Back to the story. So March misses his father a great deal, who is in LA currently filming tv shows and having essentially my life. What has become apparent is that this "missing a parent syndrome" can manifest in many ways in a little body. Most of them are ugly. And most of them requiring a LOT of patience from you as a babysitter/caregiver. Both things which I didn't have that day. For March, it was a combination of clinging to his Mother and crying at her having to leave him with me, and not listening to me or anyone (which for a six year old he is generally very good about). So, to assuage the time we had left, March and I played Spies. It was very aerodynamic and cardio. And involved Nerf guns. Which was SO EPIC. So June finally finished her homework for the night and joined us. Here is where the pole heads South. June and March don't get along. At all. I think this has a lot to do with their 5 year age gap and they don't often play together. But when they do play is it On-like-Donkey-Kong-kids-so-tell-Crash-Bandicoot-to-Move-over. They were rough. And March just couldn't understand that when someone said 'Stop', it was not a suggestion. This my readers, resulted in a March experience a five-min timeout. (Tip of the day: How to make Time Outs Effective.)

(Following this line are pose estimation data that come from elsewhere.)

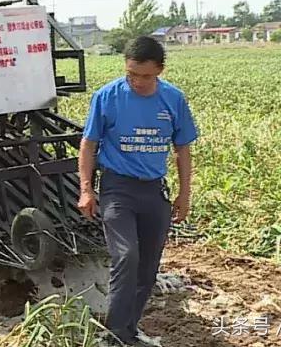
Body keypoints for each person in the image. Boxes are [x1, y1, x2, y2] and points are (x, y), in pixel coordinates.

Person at [76, 36, 198, 347]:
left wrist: (184, 195)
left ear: (160, 70)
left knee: (147, 267)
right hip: (118, 189)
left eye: (145, 76)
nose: (138, 82)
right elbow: (88, 145)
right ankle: (114, 335)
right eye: (131, 74)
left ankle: (127, 331)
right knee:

I had to sit down and explain to him why the time-out had happened. I found that it was important to really break down that he isn't bad or not good, but that he did something that wasn't good. Differentiation is KEY. This helped him understand that a fun activity stops being fun when not everyone is happy. Now he wasn't too happy about the time out and neither was the mom surprisingly- but that's a different post altogether- and there were probably things I did that weren't so great (cause I'm only 22...yes...yes I am), but all you can do is try. However, I was scared when picking him up from school today that things between us were going to create even more static between us. Sure enough, I walked up to his kindergarden line and he popped up like a Spring Weed and grabbed my hand and off we went to the park where I got a tan, he got sunburned (only slightly!), and we read Star Wars books.
I suppose this really became a lesson about how even adults need time out too. I had to learn things won't always be right when you babysit. Even if you are quite good at it.